The dominoes have begun to fall. My computer is dying, and this morning it proved that. Something was afoot and thankfully it was due to updates that needed to be installed. I walked into the room with my computer to have my father standing over it, telling me my screen is black and asking if it stopped working. I wanted to tell him to press the button and turn the fucking laptop on, but that consideration was reneged. Instead, I dismissed him with rolling my eyes and a wave of my hand in full-blown diva style; all fingers were showing, so no bird was flipped.
Friends of the family had a relative pass away, so my parents and I went to the wake. Wakes, in my opinion, are always appropriate to attend, especially if you cannot attend the funeral and mass. However, wakes aren’t so fun when your parents are trying to make you feel better as you’re walking out the door. She looks like a nice Irish girl, my dad says to me with a smile. Yeah, she is, I reply with an emphasis on the period. Granted it was intended to generate a laugh. Mom rolled her eyes and replied sarcastically with a comment of picking up a cute girl who works at a funeral home. That’ only agitated me more, and the response was silence.

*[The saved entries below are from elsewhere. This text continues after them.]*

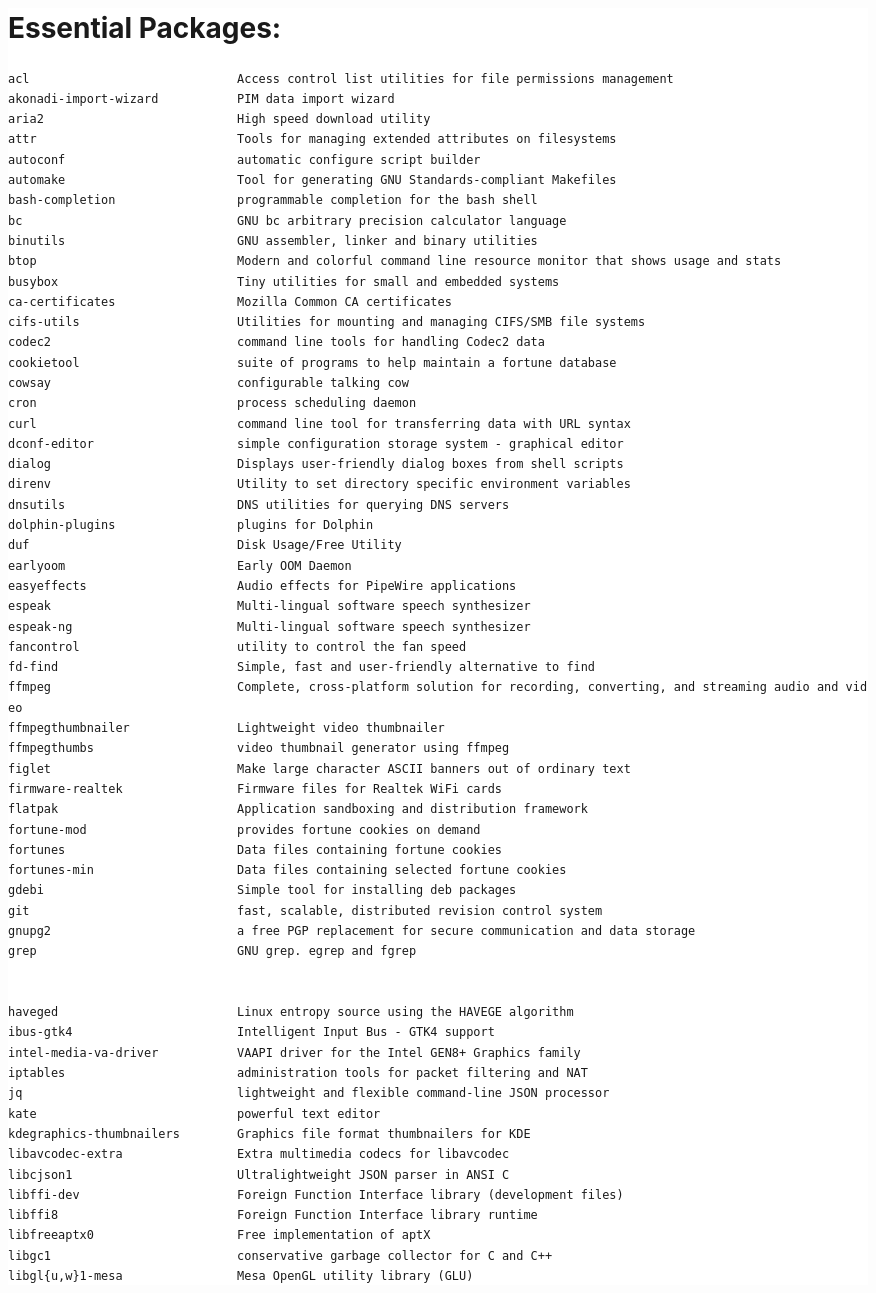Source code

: # **Essential Packages:**

    acl                             Access control list utilities for file permissions management
    akonadi-import-wizard           PIM data import wizard
    aria2                           High speed download utility
    attr                            Tools for managing extended attributes on filesystems
    autoconf                        automatic configure script builder
    automake                        Tool for generating GNU Standards-compliant Makefiles
    bash-completion                 programmable completion for the bash shell
    bc                              GNU bc arbitrary precision calculator language
    binutils                        GNU assembler, linker and binary utilities
    btop                            Modern and colorful command line resource monitor that shows usage and stats
    busybox                         Tiny utilities for small and embedded systems
    ca-certificates                 Mozilla Common CA certificates
    cifs-utils                      Utilities for mounting and managing CIFS/SMB file systems
    codec2                          command line tools for handling Codec2 data
    cookietool                      suite of programs to help maintain a fortune database
    cowsay                          configurable talking cow
    cron                            process scheduling daemon
    curl                            command line tool for transferring data with URL syntax
    dconf-editor                    simple configuration storage system - graphical editor
    dialog                          Displays user-friendly dialog boxes from shell scripts
    direnv                          Utility to set directory specific environment variables
    dnsutils                        DNS utilities for querying DNS servers
    dolphin-plugins                 plugins for Dolphin
    duf                             Disk Usage/Free Utility
    earlyoom                        Early OOM Daemon
    easyeffects                     Audio effects for PipeWire applications
    espeak                          Multi-lingual software speech synthesizer
    espeak-ng                       Multi-lingual software speech synthesizer
    fancontrol                      utility to control the fan speed
    fd-find                         Simple, fast and user-friendly alternative to find
    ffmpeg                          Complete, cross-platform solution for recording, converting, and streaming audio and video
    ffmpegthumbnailer               Lightweight video thumbnailer
    ffmpegthumbs                    video thumbnail generator using ffmpeg
    figlet                          Make large character ASCII banners out of ordinary text
    firmware-realtek                Firmware files for Realtek WiFi cards
    flatpak                         Application sandboxing and distribution framework
    fortune-mod                     provides fortune cookies on demand
    fortunes                        Data files containing fortune cookies
    fortunes-min                    Data files containing selected fortune cookies
    gdebi                           Simple tool for installing deb packages
    git                             fast, scalable, distributed revision control system
    gnupg2                          a free PGP replacement for secure communication and data storage
    grep                            GNU grep. egrep and fgrep
    

    haveged                         Linux entropy source using the HAVEGE algorithm
    ibus-gtk4                       Intelligent Input Bus - GTK4 support
    intel-media-va-driver           VAAPI driver for the Intel GEN8+ Graphics family
    iptables                        administration tools for packet filtering and NAT
    jq                              lightweight and flexible command-line JSON processor
    kate                            powerful text editor
    kdegraphics-thumbnailers        Graphics file format thumbnailers for KDE
    libavcodec-extra                Extra multimedia codecs for libavcodec
    libcjson1                       Ultralightweight JSON parser in ANSI C
    libffi-dev                      Foreign Function Interface library (development files)
    libffi8                         Foreign Function Interface library runtime
    libfreeaptx0                    Free implementation of aptX
    libgc1                          conservative garbage collector for C and C++
    libgl{u,w}1-mesa                Mesa OpenGL utility library (GLU)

I’ve surrounded myself with people, because it makes me feel better. Last night, I played trivia with Frank at Danielle’s hosting gig. Today, I dressed for comfort, donning a sport coat, dress shoes, button-down shirt and tie. It’s funny to realize this outfit is just as comfortable as sweatpants and a V-neck T-shirt.
I’ve been roaming around, and fate kept including friendly faces to brighten my spirit. Ryan from the Hot Chocolate Kids Club chatted with me at Cafe Kubal. Joe and I spoke on the phone about job nonsense and life. A quick convo with Katherine felt like a high-five. Becky smiled and said hello. Mike and I talked about improv and NEXT fundraising event tonight. Tina, who I took improv classes with, found me at Hoynes for lunch. My brother and his girlfriend asked me to join them for a pint after they get out of work. Sam made a valuable reminder that F. Scott Fitzgerald lived briefly in Syracuse.
Still, I disgust myself.
Due to this flat tire, it’s obvious my trip to the southwest is not going to happen this year. I’d have to schedule the abroad trip for me to legitimately get a vacation off within a year of working for a company.

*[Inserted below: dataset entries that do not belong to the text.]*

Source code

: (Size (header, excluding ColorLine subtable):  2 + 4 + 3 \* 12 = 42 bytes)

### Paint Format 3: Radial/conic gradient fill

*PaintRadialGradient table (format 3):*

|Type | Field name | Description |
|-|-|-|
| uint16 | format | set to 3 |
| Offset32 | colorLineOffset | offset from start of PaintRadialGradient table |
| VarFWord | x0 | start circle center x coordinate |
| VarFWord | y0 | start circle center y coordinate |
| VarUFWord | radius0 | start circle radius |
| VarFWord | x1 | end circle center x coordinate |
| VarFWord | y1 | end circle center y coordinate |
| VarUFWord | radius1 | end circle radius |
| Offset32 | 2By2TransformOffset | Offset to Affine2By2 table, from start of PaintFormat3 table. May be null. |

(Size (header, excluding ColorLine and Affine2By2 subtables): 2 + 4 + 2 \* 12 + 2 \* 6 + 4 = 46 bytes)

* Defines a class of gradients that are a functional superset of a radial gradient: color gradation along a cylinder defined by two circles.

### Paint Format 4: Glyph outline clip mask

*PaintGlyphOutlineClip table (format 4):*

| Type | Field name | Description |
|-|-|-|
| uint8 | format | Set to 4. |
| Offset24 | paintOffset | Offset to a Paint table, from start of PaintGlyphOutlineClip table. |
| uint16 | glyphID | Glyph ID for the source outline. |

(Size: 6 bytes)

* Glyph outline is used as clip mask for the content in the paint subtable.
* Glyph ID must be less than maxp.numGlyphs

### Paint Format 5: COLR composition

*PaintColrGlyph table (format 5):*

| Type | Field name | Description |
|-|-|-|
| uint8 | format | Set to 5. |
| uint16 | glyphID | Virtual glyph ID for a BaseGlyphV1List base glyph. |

My third stop of the day was at the usual Freedom of Espresso, where I ran into the enigma of a girl, who I had gone on dates with last month. We caught up quickly. My legs felt weak, as if they were melting, but kneeling is inappropriate. It was desired to ask her why and what happened, but those words did not surf off my tongue. Some things are best left unsaid.
This other brunette–saw her the other day–walks in. Yeah, she’s very pretty and well-dressed–today and (surprisingly) more than the other day. Probably not going to say anything. Even though I’m feeling good, looking good, I ultimately have nothing to offer. A 30-something out-of-work wannabe writer who lives with his parents and doesn’t foresee a life continuing in Syracuse.

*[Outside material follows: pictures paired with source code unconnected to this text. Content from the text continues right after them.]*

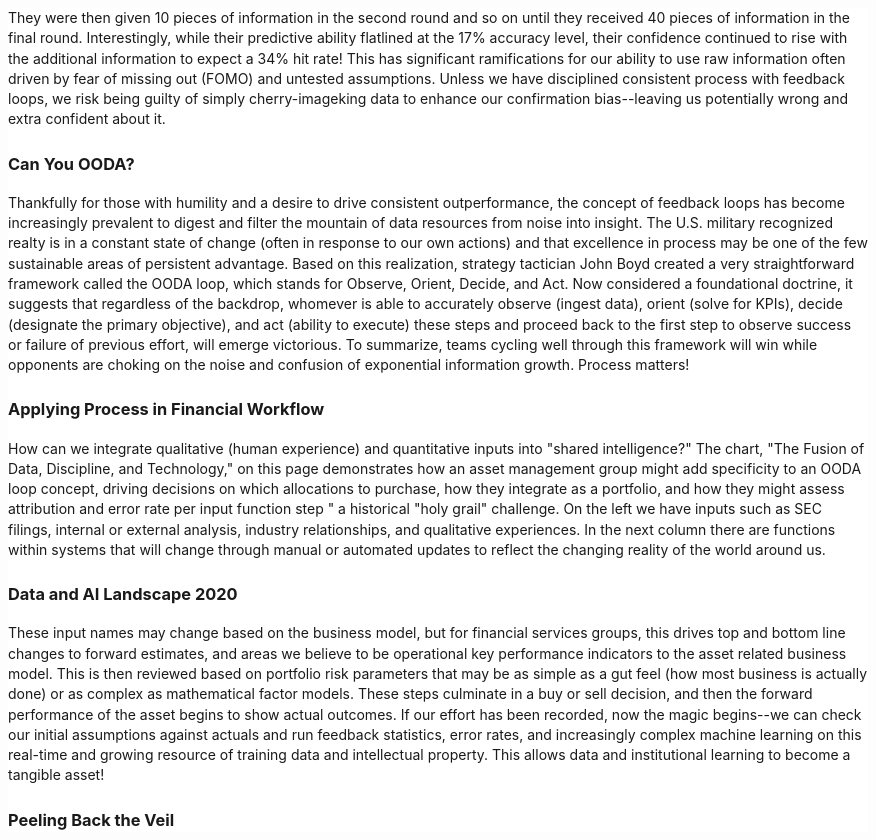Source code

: They were then given 10 pieces of information in the second round and so on until they received 40 pieces of information in the final round. Interestingly, while their predictive ability flatlined at the 17% accuracy level, their confidence continued to rise with the additional information to expect a 34% hit rate!
This has significant ramifications for our ability to use raw information often driven by fear of missing out (FOMO) and untested assumptions. Unless we have disciplined consistent process with feedback loops, we risk being guilty of simply cherry-imageking data to enhance our confirmation bias--leaving us potentially wrong and extra confident about it.

### Can You OODA?

Thankfully for those with humility and a desire to drive consistent outperformance, the concept of feedback loops has become increasingly prevalent to digest and filter the mountain of data resources from noise into insight.
The U.S. military recognized realty is in a constant state of change (often in response to our own actions) and that excellence in process may be one of the few sustainable areas of persistent advantage. Based on this realization, strategy tactician John Boyd created a very straightforward framework called the OODA loop, which stands for Observe, Orient, Decide, and Act.
Now considered a foundational doctrine, it suggests that regardless of the backdrop, whomever is able to accurately observe (ingest data), orient (solve for KPIs), decide (designate the primary objective), and act (ability to execute) these steps and proceed back to the first step to observe success or failure of previous effort, will emerge victorious. To summarize, teams cycling well through this framework will win while opponents are choking on the noise and confusion of exponential information growth. Process matters!

### Applying Process in Financial Workflow

How can we integrate qualitative (human experience) and quantitative inputs into "shared intelligence?" The chart, "The Fusion of Data, Discipline, and Technology," on this page demonstrates how an asset management group might add specificity to an OODA loop concept, driving decisions on which allocations to purchase, how they integrate as a portfolio, and how they might assess attribution and error rate per input function step " a historical "holy grail" challenge.
On the left we have inputs such as SEC filings, internal or external analysis, industry relationships, and qualitative experiences. In the next column there are functions within systems that will change through manual or automated updates to reflect the changing reality of the world around us.

### Data and AI Landscape 2020

These input names may change based on the business model, but for financial services groups, this drives top and bottom line changes to forward estimates, and areas we believe to be operational key performance indicators to the asset related business model.
This is then reviewed based on portfolio risk parameters that may be as simple as a gut feel (how most business is actually done) or as complex as mathematical factor models. These steps culminate in a buy or sell decision, and then the forward performance of the asset begins to show actual outcomes.
If our effort has been recorded, now the magic begins--we can check our initial assumptions against actuals and run feedback statistics, error rates, and increasingly complex machine learning on this real-time and growing resource of training data and intellectual property. This allows data and institutional learning to become a tangible asset!

### Peeling Back the Veil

Now, I just got a blog update: a post saying that the author of A Clown on Fire is no longer posting.
I need some sleep. Maybe a pinch is needed. Maybe a slap.
Sorry-not-sorry these posts have been on the blah side.
3 thoughts on “Modern Familiarity”
You have an interesting blog here. Continue the great style.
Thanks for your visit at my blog.
As a faithful follower of your blogs-about-everything (yes, Chris, I do believe that label is more accurate, and weighty, than your own blogs-about-nothing modifier) I am familiar with how much you edit your thoughts and actions in life. Now, please, sir, do the same for every little thing you send out to the business world in search of that next job. It’s that competitive, believes this 56-year-old also sending out resumes, cover letters and emails in dogged pursuit.